祖父は“元祖豪腕”といわれた河野一郎氏。父は河野洋平元自民党総裁。ともに総理になってもよかったが、一郎氏は副総理、洋平氏は総裁にはなったが、総理にはなれなかった。総裁で総理になれなかった政治家は他には谷垣禎一氏だけである。

河野家にとって総理を出すことが悲願であるはずだ。河野太郎氏はそれを叶えられるのだろうか。

政治家としての力量や突破力は党内でも1、2を争う。だが、マイナカードの拙速な普及に見られるように、独断専行型で、しばしば彼の発言が物議を巻き起こす。群れを成すことが嫌いな一匹狼で、彼の所属している派閥でさえ、河野支持でまとまらないように、父親の洋平氏とは違って“人望”に欠けるところが大いにある。

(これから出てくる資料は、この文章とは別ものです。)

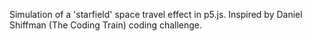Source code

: Simulation of a 'starfield' space travel effect in p5.js. Inspired by Daniel Shiffman (The Coding Train) coding challenge.

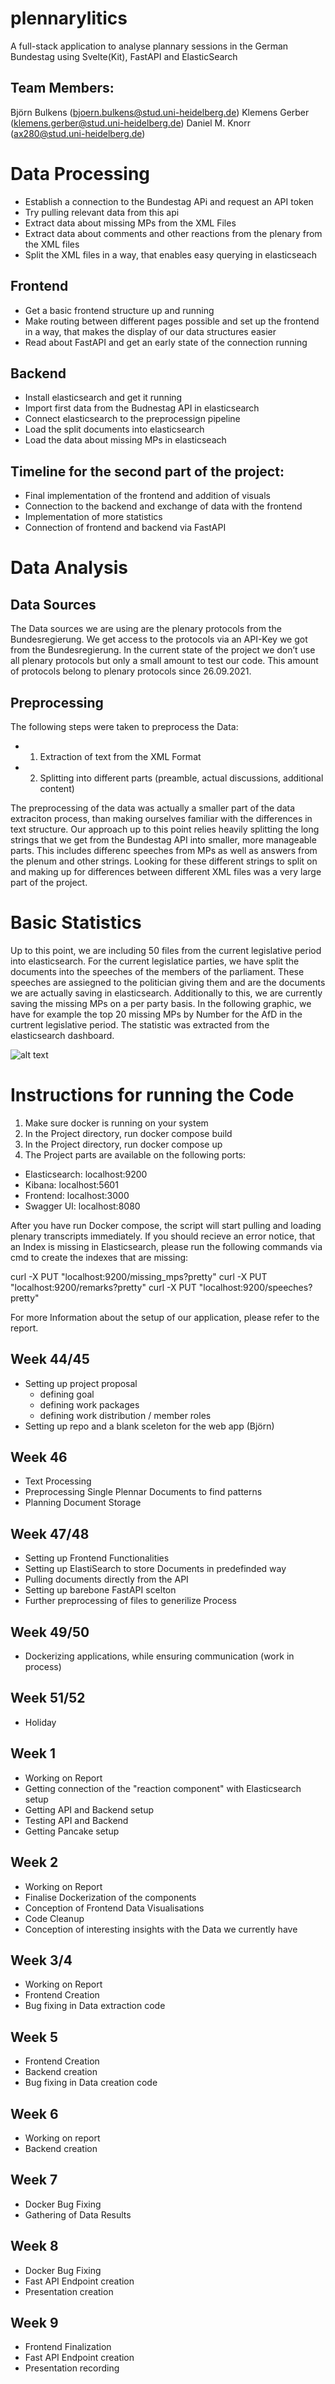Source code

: # plennarylitics
A full-stack application to analyse plannary sessions in the German Bundestag using Svelte(Kit), FastAPI and ElasticSearch

## Team Members:

Björn Bulkens (bjoern.bulkens@stud.uni-heidelberg.de)
Klemens Gerber (klemens.gerber@stud.uni-heidelberg.de)
Daniel M. Knorr (ax280@stud.uni-heidelberg.de)

# Data Processing

* Establish a connection to the Bundestag APi and request an API token
* Try pulling relevant data from this api 
* Extract data about missing MPs from the XML Files
* Extract data about comments and other reactions from the plenary from the XML files
* Split the XML files in a way, that enables easy querying in elasticseach

## Frontend
* Get a basic frontend structure up and running
* Make routing between different pages possible and set up the frontend in a way, that makes the display of our data structures easier
* Read about FastAPI and get an early state of the connection running

## Backend

* Install elasticsearch and get it running
* Import first data from the Budnestag API in elasticsearch
* Connect elasticsearch to the preprocessign pipeline
* Load the split documents into elasticsearch
* Load the data about missing MPs in elasticseach
 

## Timeline for the second part of the project:

* Final implementation of the frontend and addition of visuals
* Connection to the backend and exchange of data with the frontend
* Implementation of more statistics
* Connection of frontend and backend via FastAPI

# Data Analysis

## Data Sources
The Data sources we are using are the plenary protocols from the Bundesregierung. We get access to the protocols via an API-Key we got from the Bundesregierung. In the current state of the project we don’t use all plenary protocols but only a small amount to test our code. This amount of protocols belong to plenary protocols since 26.09.2021.

## Preprocessing
The following steps were taken to preprocess the Data:
* 1. Extraction of text from the XML Format
* 2. Splitting into different parts (preamble, actual discussions, additional content)

The preprocessing of the data was actually a smaller part of the data extraciton process, than making ourselves familiar with the differences in text structure. Our approach up to this point relies heavily splitting the long strings that we get from the Bundestag API into smaller, more manageable parts. This includes differenc speeches from MPs as well as answers from the plenum and other strings. Looking for these different strings to split on and making up for differences between different XML files was a very large part of the project.

# Basic Statistics

Up to this point, we are including 50 files from the current legislative period into elasticsearch. For the current legislatice parties, we have split the documents into the speeches of the members of the parliament. These speeches are assiegned to the politician giving them and are the documents we are actually saving in elasticsearch. Additionally to this, we are currently saving the missing MPs on a per party basis. In the following graphic, we have for example the top 20 missing MPs by Number for the AfD in the curtrent legislative period. The statistic was extracted from the elasticsearch dashboard. 

![alt text](https://github.com/FatManWalking/plennarylitics/blob/klemens-branch/Visualizations/Top_20_missing_mpsAfD.png)

# Instructions for running the Code

1. Make sure docker is running on your system
2. In the Project directory, run docker compose build
3. In the Project directory, run docker compose up
4. The Project parts are available on the following ports:
  * Elasticsearch: localhost:9200
  * Kibana: localhost:5601
  * Frontend: localhost:3000
  * Swagger UI: localhost:8080
  
 After you have run Docker compose, the script will start pulling and loading plenary transcripts immediately. If you should recieve an error notice, that an Index is missing in Elasticsearch, please run the following commands via cmd to create the indexes that are missing:
 
curl -X PUT "localhost:9200/missing_mps?pretty"
curl -X PUT "localhost:9200/remarks?pretty"
curl -X PUT "localhost:9200/speeches?pretty"

For more Information about the setup of our application, please refer to the report.


## Week 44/45

* Setting up project proposal
  * defining goal
  * defining work packages
  * defining work distribution / member roles
* Setting up repo and a blank sceleton for the web app (Björn)

## Week 46
* Text Processing
 * Preprocessing Single Plennar Documents to find patterns
 * Planning Document Storage


## Week 47/48
* Setting up Frontend Functionalities
* Setting up ElastiSearch to store Documents in predefinded way
* Pulling documents directly from the API
* Setting up barebone FastAPI scelton
* Further preprocessing of files to generilize Process


## Week 49/50
* Dockerizing applications, while ensuring communication (work in process)


## Week 51/52
* Holiday

## Week 1
* Working on Report
* Getting connection of the "reaction component" with Elasticsearch setup
* Getting API and Backend setup
* Testing API and Backend
* Getting Pancake setup

## Week 2
* Working on Report
* Finalise Dockerization of the components
* Conception of Frontend Data Visualisations
* Code Cleanup
* Conception of interesting insights with the Data we currently have

## Week 3/4
* Working on Report
* Frontend Creation
* Bug fixing in Data extraction code

## Week 5
* Frontend Creation
* Backend creation
* Bug fixing in Data creation code

## Week 6
* Working on report
* Backend creation

## Week 7
* Docker Bug Fixing
* Gathering of Data Results

## Week 8
* Docker Bug Fixing
* Fast API Endpoint creation
* Presentation creation

## Week 9
* Frontend Finalization
* Fast API Endpoint creation
* Presentation recording

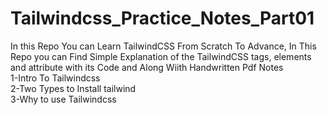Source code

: # Tailwindcss_Practice_Notes_Part01
In this Repo You can Learn TailwindCSS From Scratch To Advance, In This Repo you can Find Simple Explanation of the TailwindCSS tags, elements and attribute with its Code and Along Wiith Handwritten Pdf Notes<br>
1-Intro To Tailwindcss<br>
2-Two Types to Install tailwind<br>
3-Why to use Tailwindcss<br>
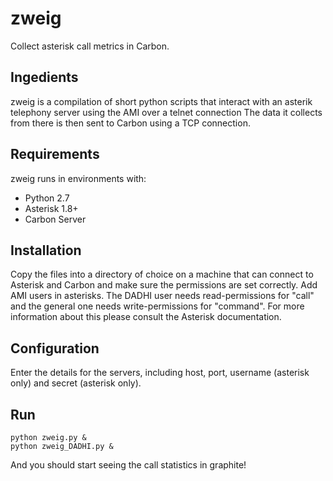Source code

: zweig
=====

Collect asterisk call metrics in Carbon.

## Ingedients

zweig is a compilation of short python scripts that interact with an asterik telephony server using the AMI over a telnet connection
The data it collects from there is then sent to Carbon using a TCP connection.

## Requirements

zweig runs in environments with:

* Python 2.7
* Asterisk 1.8+
* Carbon Server

## Installation

Copy the files into a directory of choice on a machine that can connect to Asterisk and Carbon and make sure the permissions are set correctly.
Add AMI users in asterisks. The DADHI user needs read-permissions for "call" and the general one needs write-permissions for "command".
For more information about this please consult the Asterisk documentation.

## Configuration

Enter the details for the servers, including host, port, username (asterisk only) and secret (asterisk only).

## Run
	python zweig.py &
	python zweig_DADHI.py &
And you should start seeing the call statistics in graphite!


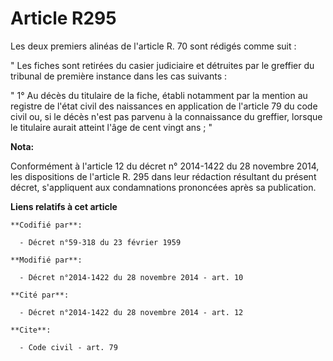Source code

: # Article R295

Les deux premiers alinéas de l'article R. 70 sont rédigés comme suit : 

" Les fiches sont retirées du casier judiciaire et détruites par le greffier du tribunal de première instance dans les cas
suivants : 

" 1° Au décès du titulaire de la fiche, établi notamment par la mention au registre de l'état civil des naissances en
application de l'article 79 du code civil ou, si le décès n'est pas parvenu à la connaissance du greffier, lorsque le
titulaire aurait atteint     l'âge de cent vingt ans ; "

**Nota:**

Conformément à l'article 12 du décret n° 2014-1422 du 28 novembre 2014, les dispositions de l'article R. 295 dans leur
rédaction résultant du présent décret, s'appliquent aux condamnations prononcées après sa publication.

**Liens relatifs à cet article**

	**Codifié par**:

	  - Décret n°59-318 du 23 février 1959

	**Modifié par**:

	  - Décret n°2014-1422 du 28 novembre 2014 - art. 10

	**Cité par**:

	  - Décret n°2014-1422 du 28 novembre 2014 - art. 12

	**Cite**:

	  - Code civil - art. 79

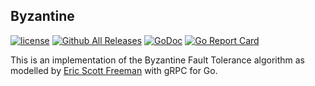 ## Byzantine

[![license](https://img.shields.io/github/license/mashape/apistatus.svg?style=flat-square)]()
[![Github All Releases](https://img.shields.io/github/downloads/atom/atom/total.svg?style=flat-square)]()
[![GoDoc](https://godoc.org/github.com/mxplusb/byzantine?status.svg)](https://godoc.org/github.com/mxplusb/byzantine)
[![Go Report Card](https://goreportcard.com/badge/github.com/mxplusb/byzantine)](https://goreportcard.com/report/github.com/mxplusb/byzantine)

This is an implementation of the Byzantine Fault Tolerance algorithm as modelled by [Eric Scott Freeman](https://brage.bibsys.no/xmlui/bitstream/handle/11250/2413908/Freeman_Eric.pdf?sequence=1&isAllowed=y) with gRPC for Go.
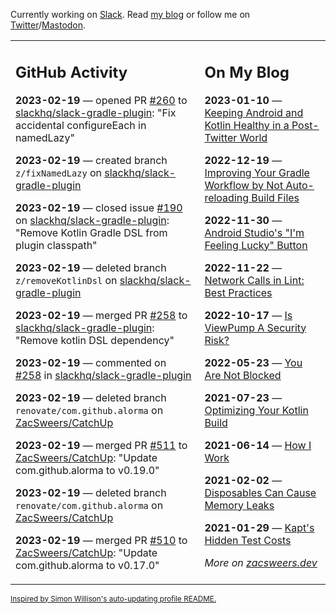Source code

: Currently working on [Slack](https://slack.com/). Read [my blog](https://zacsweers.dev/) or follow me on [Twitter](https://twitter.com/ZacSweers)/[Mastodon](https://hachyderm.io/@ZacSweers).

<table><tr><td valign="top" width="60%">

## GitHub Activity
<!-- githubActivity starts -->
**2023-02-19** — opened PR [#260](https://github.com/slackhq/slack-gradle-plugin/pull/260) to [slackhq/slack-gradle-plugin](https://github.com/slackhq/slack-gradle-plugin): "Fix accidental configureEach in namedLazy"

**2023-02-19** — created branch `z/fixNamedLazy` on [slackhq/slack-gradle-plugin](https://github.com/slackhq/slack-gradle-plugin)

**2023-02-19** — closed issue [#190](https://github.com/slackhq/slack-gradle-plugin/issues/190) on [slackhq/slack-gradle-plugin](https://github.com/slackhq/slack-gradle-plugin): "Remove Kotlin Gradle DSL from plugin classpath"

**2023-02-19** — deleted branch `z/removeKotlinDsl` on [slackhq/slack-gradle-plugin](https://github.com/slackhq/slack-gradle-plugin)

**2023-02-19** — merged PR [#258](https://github.com/slackhq/slack-gradle-plugin/pull/258) to [slackhq/slack-gradle-plugin](https://github.com/slackhq/slack-gradle-plugin): "Remove kotlin DSL dependency"

**2023-02-19** — commented on [#258](https://github.com/slackhq/slack-gradle-plugin/pull/258#issuecomment-1436084754) in [slackhq/slack-gradle-plugin](https://github.com/slackhq/slack-gradle-plugin)

**2023-02-19** — deleted branch `renovate/com.github.alorma` on [ZacSweers/CatchUp](https://github.com/ZacSweers/CatchUp)

**2023-02-19** — merged PR [#511](https://github.com/ZacSweers/CatchUp/pull/511) to [ZacSweers/CatchUp](https://github.com/ZacSweers/CatchUp): "Update com.github.alorma to v0.19.0"

**2023-02-19** — deleted branch `renovate/com.github.alorma` on [ZacSweers/CatchUp](https://github.com/ZacSweers/CatchUp)

**2023-02-19** — merged PR [#510](https://github.com/ZacSweers/CatchUp/pull/510) to [ZacSweers/CatchUp](https://github.com/ZacSweers/CatchUp): "Update com.github.alorma to v0.17.0"
<!-- githubActivity ends -->
</td><td valign="top" width="40%">

## On My Blog
<!-- blog starts -->
**2023-01-10** — [Keeping Android and Kotlin Healthy in a Post-Twitter World](https://www.zacsweers.dev/keeping-android-healthy/)

**2022-12-19** — [Improving Your Gradle Workflow by Not Auto-reloading Build Files](https://www.zacsweers.dev/improving-your-workflow-by-not-auto-reloading-build-files/)

**2022-11-30** — [Android Studio's "I'm Feeling Lucky" Button](https://www.zacsweers.dev/android-studios-im-feeling-lucky-button/)

**2022-11-22** — [Network Calls in Lint: Best Practices](https://www.zacsweers.dev/network-calls-in-lint-best-practices/)

**2022-10-17** — [Is ViewPump A Security Risk?](https://www.zacsweers.dev/is-viewpump-a-security-risk/)

**2022-05-23** — [You Are Not Blocked](https://www.zacsweers.dev/you-are-not-blocked/)

**2021-07-23** — [Optimizing Your Kotlin Build](https://www.zacsweers.dev/optimizing-your-kotlin-build/)

**2021-06-14** — [How I Work](https://www.zacsweers.dev/how-i-work/)

**2021-02-02** — [Disposables Can Cause Memory Leaks](https://www.zacsweers.dev/disposables-can-cause-memory-leaks/)

**2021-01-29** — [Kapt's Hidden Test Costs](https://www.zacsweers.dev/kapts-hidden-test-costs/)
<!-- blog ends -->
_More on [zacsweers.dev](https://zacsweers.dev/)_
</td></tr></table>

<sub><a href="https://simonwillison.net/2020/Jul/10/self-updating-profile-readme/">Inspired by Simon Willison's auto-updating profile README.</a></sub>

さらに、「河野さんは党内では異色の“脱原発派”でしたが、7月31日には茨城・東海村の原発施設を視察し、『電力需要の急増に対応するため、原発の再稼働を含めて技術を活用する必要がある』などと発言しました」(全国紙デスク=新潮)

ダークホースは「初の女性総理」候補

総裁になるためには持論を曲げてもというのでは、河野太郎氏の存在理由がなくなるのではないか。

立候補表明後に、派閥の裏金事件について、「(政治資金収支報告書への)不記載金額の返還で、けじめとして前へ進みたい」と語ったという。その意気やよしだが、どこの誰にどういう形で返金するのかについても具体的に話さないのでは、党内から不満が噴き出すのも無理はない。

河野家の悲願は、二度あることは三度ある、風前の灯火と見た。

高市早苗氏を私は、ひょっとするとひょっとするのではないかと見ている。なぜなら、彼女は安倍晋三氏の“理念”を引き継いでいる、由緒正しいウルトラ保守だからだ。しかも弁舌巧みで、ユーモアもあり、人をひき付ける魅力もある。

前回の総裁選に初出馬して、安倍氏の後ろ盾があったにしても、見事、議員票では河野氏を抜いて2位になっている。

もし今回、第1回投票で石破氏1位、高市氏が2位になれば、決選投票では、保守派の議員票が彼女に集まり、初の女性総理誕生となる可能性は、かなりあると思っているのだが。